What the task requires:
Every line from the one with "L’alcalde els ha" through the final line of the data below goes in the answer, copied exactly. Pictures do not.

***** Material shown

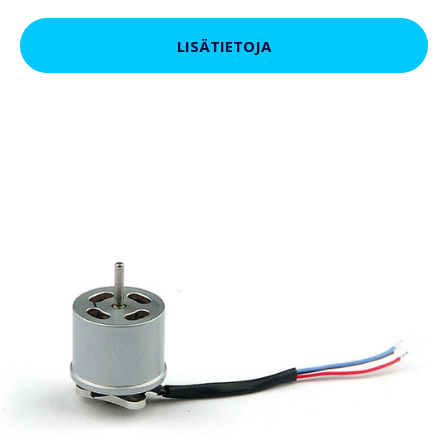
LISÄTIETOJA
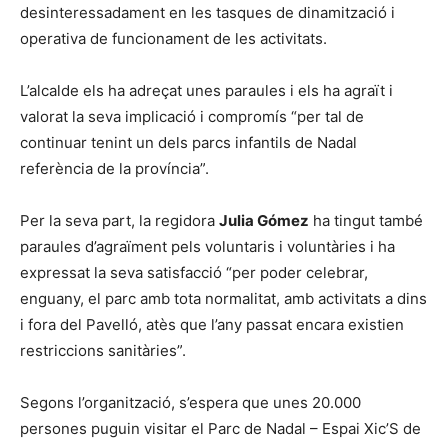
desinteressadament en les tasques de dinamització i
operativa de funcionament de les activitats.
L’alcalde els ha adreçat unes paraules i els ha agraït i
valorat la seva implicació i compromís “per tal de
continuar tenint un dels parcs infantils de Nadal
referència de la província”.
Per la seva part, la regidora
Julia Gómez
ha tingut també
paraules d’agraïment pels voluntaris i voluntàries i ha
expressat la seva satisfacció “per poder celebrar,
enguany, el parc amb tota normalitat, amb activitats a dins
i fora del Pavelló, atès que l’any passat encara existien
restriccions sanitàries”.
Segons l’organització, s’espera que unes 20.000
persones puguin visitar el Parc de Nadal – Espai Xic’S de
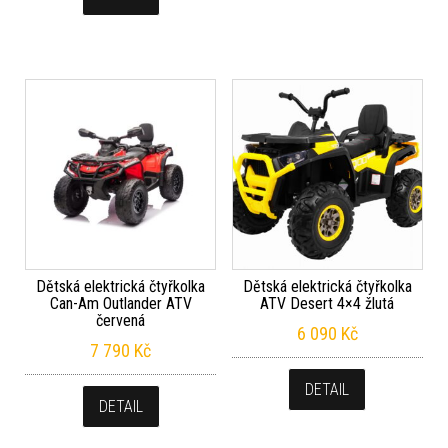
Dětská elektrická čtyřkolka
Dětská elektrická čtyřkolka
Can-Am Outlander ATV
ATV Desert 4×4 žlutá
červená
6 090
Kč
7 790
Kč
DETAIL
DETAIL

**********

Written response:
L’alcalde els ha adreçat unes paraules i els ha agraït i
valorat la seva implicació i compromís “per tal de
continuar tenint un dels parcs infantils de Nadal
referència de la província”.
Per la seva part, la regidora
Julia Gómez
ha tingut també
paraules d’agraïment pels voluntaris i voluntàries i ha
expressat la seva satisfacció “per poder celebrar,
enguany, el parc amb tota normalitat, amb activitats a dins
i fora del Pavelló, atès que l’any passat encara existien
restriccions sanitàries”.
Segons l’organització, s’espera que unes 20.000
persones puguin visitar el Parc de Nadal – Espai Xic’S de
Dětská elektrická čtyřkolka
Dětská elektrická čtyřkolka
Can-Am Outlander ATV
ATV Desert 4×4 žlutá
červená
6 090
Kč
7 790
Kč
DETAIL
DETAIL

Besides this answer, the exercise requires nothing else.